El agua posibilitó la vida en el planeta, pero algo tan inofensivo como una gota puede transformarse en el arma de destrucción masiva más peligrosa
Agua, fuente de vida y de destrucción. H2O, una fórmula universal, una combinación que dio lugar a la vida, que posibilitó el desarrollo de los organismos multicelulares gracias a su fusión con el sol y ese complejo fenómeno denominado fotosíntesis.
Nosotros, los habitantes del sur de Europa, somos perfectamente conscientes de hasta qué punto su simbiosis en verano es un desencadenante de destrucción. De septiembre a noviembre se producen las denominadas popularmente -pero no científicamente- gotas frías, producto de los cálidos estíos. Este fenómeno hace que las esponjas aéreas, las nubes, se carguen de vapor de agua que flota de manera distraída por el azul infinito.
Cuando estas masas de vapor condensado cálido son empujadas hacia el interior chocan con las montañas que protegen la meseta de la costa. Al golpear esa atmósfera fría, el vapor se transforma en gotas de pesada agua que descargan con furia en esas zonas próximas al litoral. Es entonces cuando se producen las crecidas. El agua, ahora en forma de torrente, se organiza como autopistas de destrucción que arrastra lo que encuentra a su paso. Con esos improvisados ríos desbocados desaparece la vegetación, los nutrientes de la tierra y los organismos que habitan en su primer estrato. Se produce, en síntesis, una fuerte erosión del terreno que, a corto plazo, transforma un paisaje fértil en zonas áridas sin posibilidades de recuperación. (más información -1-)

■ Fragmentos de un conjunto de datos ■
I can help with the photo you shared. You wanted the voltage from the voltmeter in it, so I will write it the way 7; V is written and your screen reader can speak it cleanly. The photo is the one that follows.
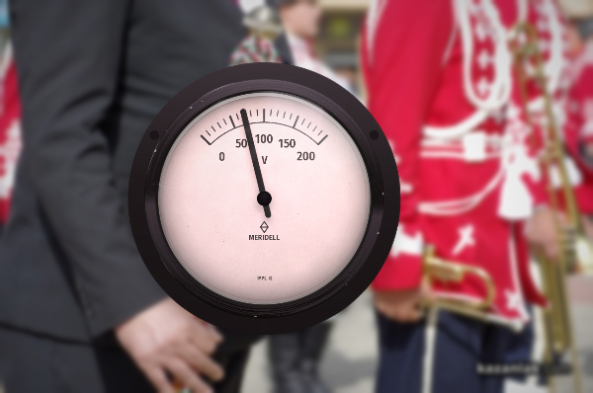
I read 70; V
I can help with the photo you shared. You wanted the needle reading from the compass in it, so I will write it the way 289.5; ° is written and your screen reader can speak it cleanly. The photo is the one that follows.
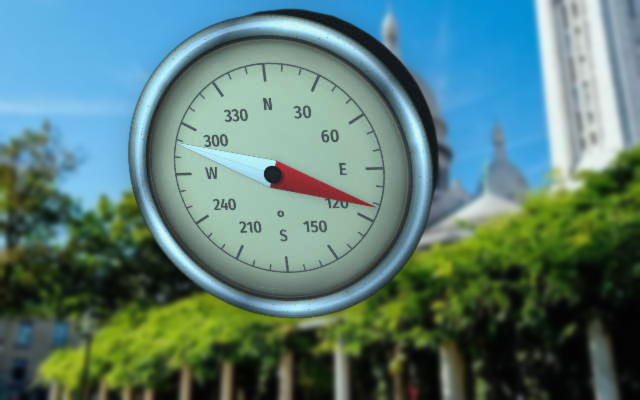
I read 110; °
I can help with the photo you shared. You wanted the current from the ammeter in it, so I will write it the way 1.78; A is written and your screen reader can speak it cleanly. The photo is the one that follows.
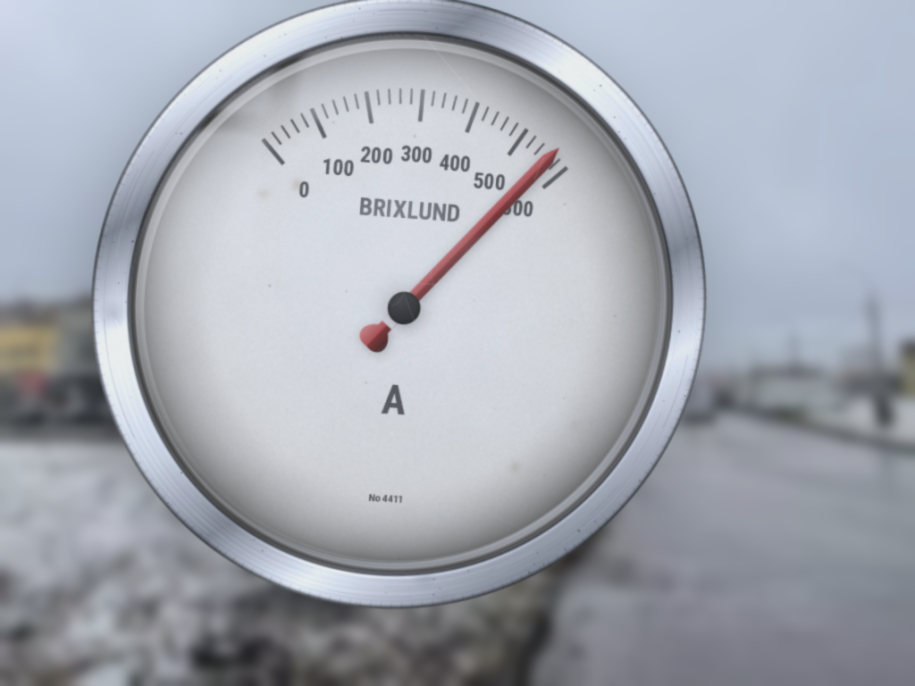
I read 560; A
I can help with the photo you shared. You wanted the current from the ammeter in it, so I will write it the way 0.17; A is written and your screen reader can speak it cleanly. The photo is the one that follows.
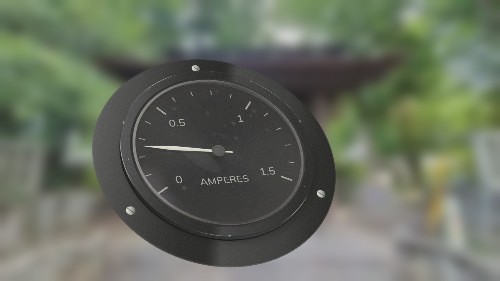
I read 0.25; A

==

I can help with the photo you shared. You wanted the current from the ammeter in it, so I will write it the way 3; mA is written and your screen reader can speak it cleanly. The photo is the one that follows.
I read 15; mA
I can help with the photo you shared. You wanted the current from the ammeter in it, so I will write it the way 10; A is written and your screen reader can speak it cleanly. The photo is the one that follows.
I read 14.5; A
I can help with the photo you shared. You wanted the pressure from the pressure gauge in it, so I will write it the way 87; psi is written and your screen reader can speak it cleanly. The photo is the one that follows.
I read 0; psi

■ Consigna ■
Prosigue el texto sobre el agua como fuente de vida y de destrucción a partir de su última oración.

■ Respuesta esperada ■
Este fenómeno atmosférico es conocido por el ser humano desde que se produjeron los primeros asentamientos en la costa mediterránea. Lo ha estudiado, se ha protegido de sus efectos, ha aprendido a prevenirlo, y también ha interactuado -negativamente- con él. Las construcciones urbanísticas del Levantes español son buena prueba de ello. La gota fría no ha podido escapar a la influencia del hombre y tampoco es ajena al cambio climático global que sufre el planeta.
El director del Centro de Estudios Ambientales del Mediterráneo (CEAM), Millán Millán, subraya que el cambio climático es “ya una realidad” en las costas levantinas, y que su efecto se deja notar en que la mano del hombre -sobre todo del homus ladrillo y el homus turista– está alterando el ciclo natural de las tormentas veraniegas. Los cambios “en el uso del suelo, así como la emisión de gases contaminantes están modificando los patrones de lluvia, produciéndose un notable descenso de las tormentas de verano. Por el contrario, se está generando un incremento de las precipitaciones en forma de gota fría, algo sin duda mucho más preocupante”.
Asimismo, el profesor sostiene que esas tormentas de verano que no tienen lugar, ese vapor de agua que no descarga en su momento, se acumula en el mar aumentando el efecto invernadero. Según sus cálculos, este vapor de agua tiene una capacidad para generar gas invernadero «47 veces superior al nocivo CO2», con lo que la acumulación de ozono a baja altura, fruto de la actividad humana, «produce un sobrecalentamiento 200 veces superior al CO2».
Las conclusiones del director del CEAM no pueden ser más desalentadoras. La desaparición de las tormentas de verano y el incremento de las gotas frías están aumentando de manera alarmante pero todavía evitable. Estos efectos devastadores causan desertificación y erosión del suelo en todo el Mediterráneo, además de otras consecuencias en el resto de Europa.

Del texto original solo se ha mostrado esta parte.